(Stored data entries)
***
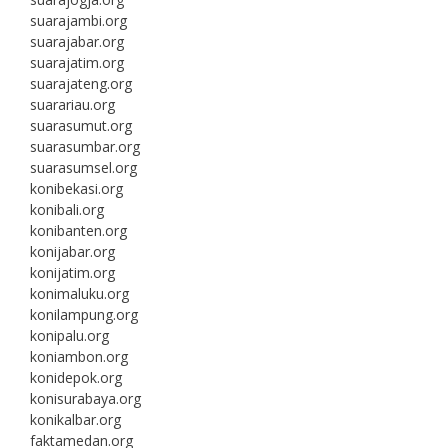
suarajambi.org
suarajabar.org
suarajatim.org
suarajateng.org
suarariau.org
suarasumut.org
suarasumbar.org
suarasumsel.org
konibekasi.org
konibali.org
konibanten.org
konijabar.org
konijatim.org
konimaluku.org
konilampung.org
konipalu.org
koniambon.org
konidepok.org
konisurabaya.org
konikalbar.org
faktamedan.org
***
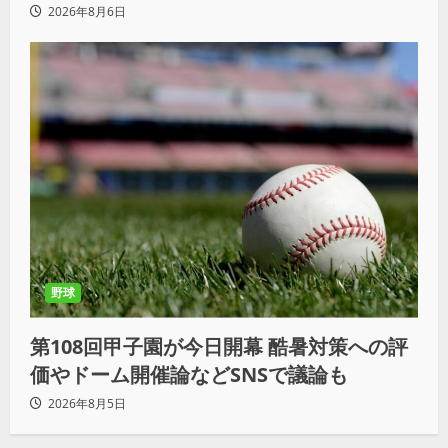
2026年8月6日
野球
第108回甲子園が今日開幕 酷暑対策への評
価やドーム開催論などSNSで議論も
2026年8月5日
***
(WORK TASK) What you return must be an exact retyping of the lines above starting at the line with "suarajabar.org" and ending at the line with "konikalbar.org", and nothing besides.

(ANSWER AREA)
suarajabar.org
suarajatim.org
suarajateng.org
suarariau.org
suarasumut.org
suarasumbar.org
suarasumsel.org
konibekasi.org
konibali.org
konibanten.org
konijabar.org
konijatim.org
konimaluku.org
konilampung.org
konipalu.org
koniambon.org
konidepok.org
konisurabaya.org
konikalbar.org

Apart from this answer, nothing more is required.